DIH - Introducción

A lo largo de la historia, muchas civilizaciones establecieron acuerdos verbales de cómo hacer la guerra. Estos acuerdos se convirtieron con el tiempo en prácticas o costumbres entre las partes involucradas.

Más tarde, las costumbres se transformaron en principios éticos que posteriormente se expresaron en normas de derecho. El Derecho Internacional Humanitario con las características que lo definen actualmente comienza a conformarse en Europa a mediados del siglo XIX.

Las condiciones económicas, sociales, políticas y geográficas de Europa, aunadas al avance tecnológico (que propició el desarrollo de nuevas armas y métodos para hacer la guerra), trajeron como consecuencia la necesidad de elaborar un nuevo orden jurídico para regular las conductas de los combatientes durante los conflictos armados.

Es en Junio de 1859, cuando un comerciante suizo de nombre Henry Dunant, al estar en un viaje de negocios por la región de Lombardía, presencia una batalla entre los ejércitos de Francia e Italia en contra de Austria. Esta batalla es conocida como la “Batalla de Solferino”.

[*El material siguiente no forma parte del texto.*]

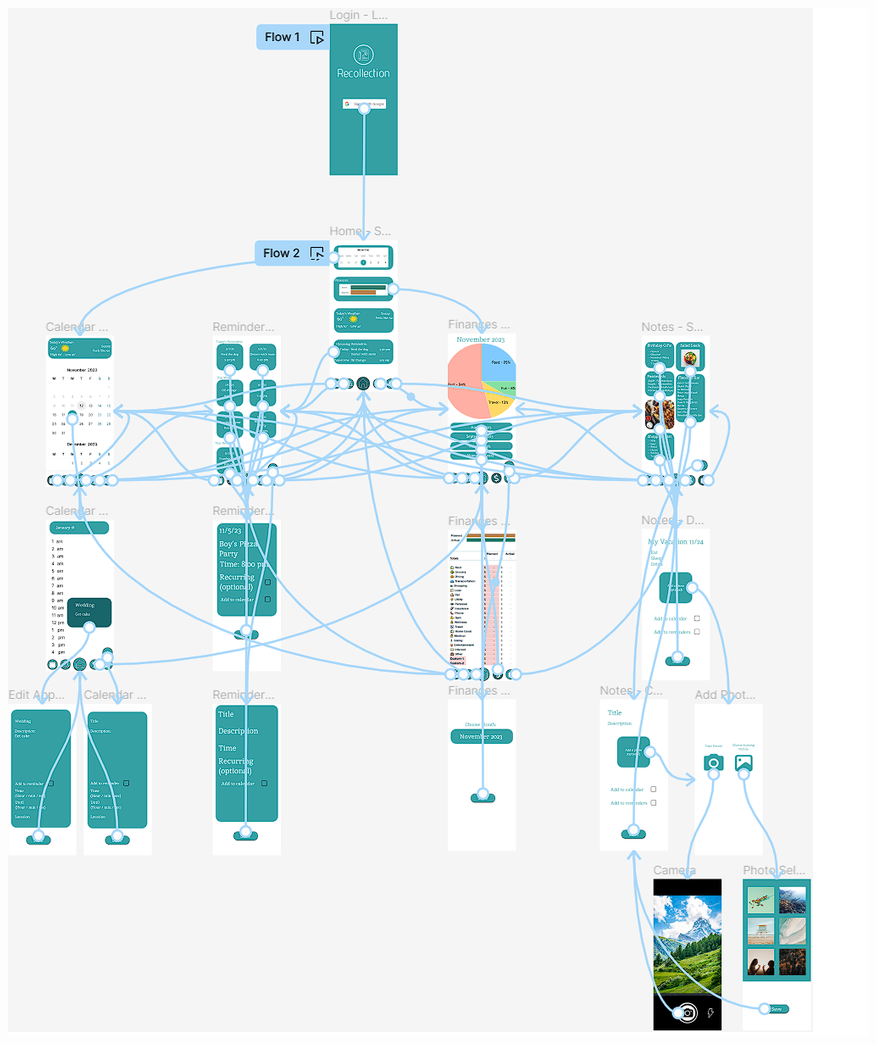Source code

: <img src='DigitalWireframe2.png' title='Digital Wireframe -- With Flow' width='' alt='Digital Wireframe -- With Flow' />
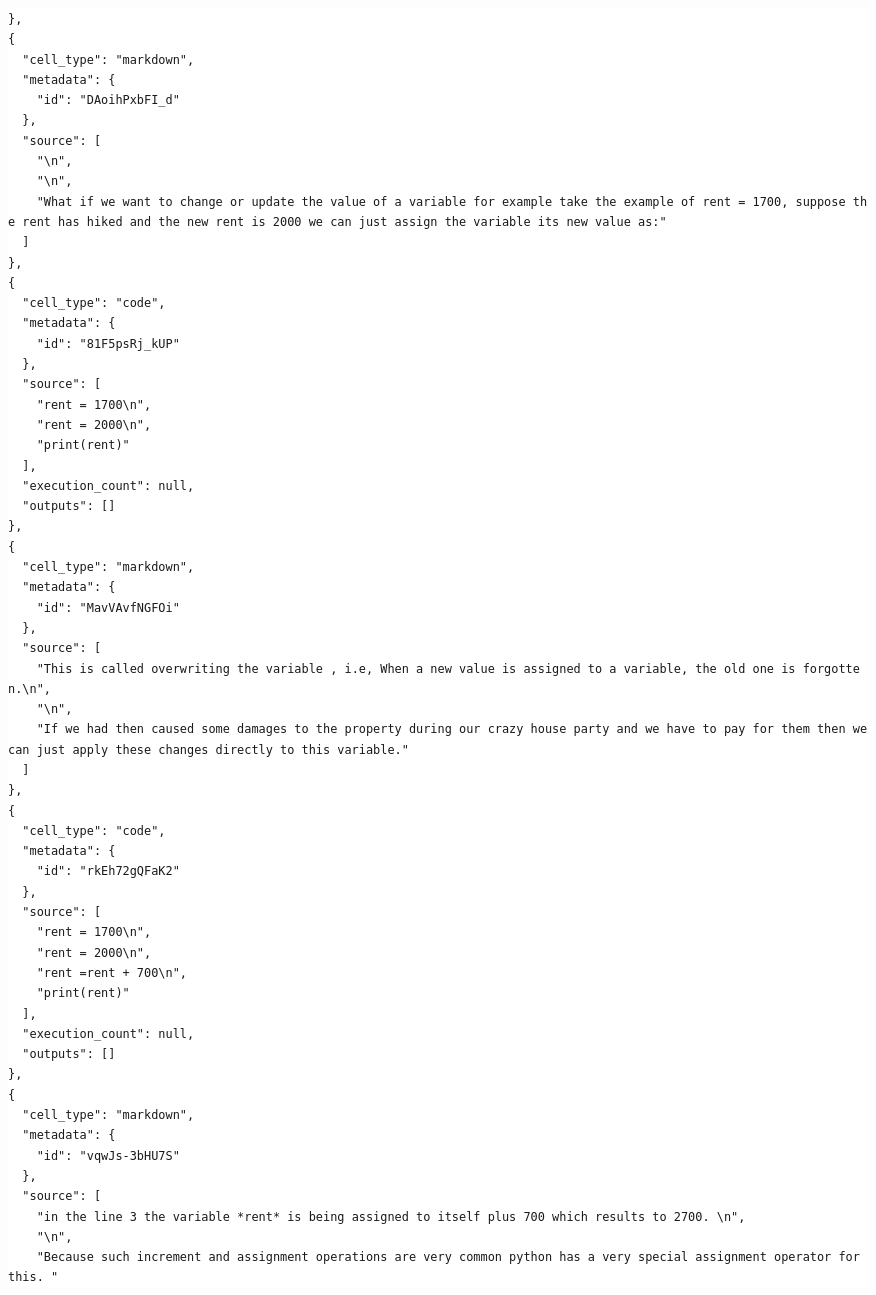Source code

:     },
    {
      "cell_type": "markdown",
      "metadata": {
        "id": "DAoihPxbFI_d"
      },
      "source": [
        "\n",
        "\n",
        "What if we want to change or update the value of a variable for example take the example of rent = 1700, suppose the rent has hiked and the new rent is 2000 we can just assign the variable its new value as:"
      ]
    },
    {
      "cell_type": "code",
      "metadata": {
        "id": "81F5psRj_kUP"
      },
      "source": [
        "rent = 1700\n",
        "rent = 2000\n",
        "print(rent)"
      ],
      "execution_count": null,
      "outputs": []
    },
    {
      "cell_type": "markdown",
      "metadata": {
        "id": "MavVAvfNGFOi"
      },
      "source": [
        "This is called overwriting the variable , i.e, When a new value is assigned to a variable, the old one is forgotten.\n",
        "\n",
        "If we had then caused some damages to the property during our crazy house party and we have to pay for them then we can just apply these changes directly to this variable."
      ]
    },
    {
      "cell_type": "code",
      "metadata": {
        "id": "rkEh72gQFaK2"
      },
      "source": [
        "rent = 1700\n",
        "rent = 2000\n",
        "rent =rent + 700\n",
        "print(rent)"
      ],
      "execution_count": null,
      "outputs": []
    },
    {
      "cell_type": "markdown",
      "metadata": {
        "id": "vqwJs-3bHU7S"
      },
      "source": [
        "in the line 3 the variable *rent* is being assigned to itself plus 700 which results to 2700. \n",
        "\n",
        "Because such increment and assignment operations are very common python has a very special assignment operator for this. "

De la experiencia de presenciar esta batalla, Dunant escribe un libro titulado “Recuerdo de Solferino” que aparece en 1862, donde relata sus experiencias en dicha batalla y hace dos importantes propuestas. Por una parte, la fundación, en todos los países, de «sociedades voluntarias de socorro para prestar, en tiempo de guerra, asistencia a los heridos»; por otra parte, la formulación de un «principio internacional, convencional y sagrado», base y apoyo para dichas sociedades de socorro.

De la primer propuesta nace en 1863 la organización mundial llamada “Cruz Roja” y en 1864, con la firma del Convenio para el mejoramiento de la suerte que corren los militares heridos de los ejércitos en campaña, comienza el Derecho Internacional Humanitario.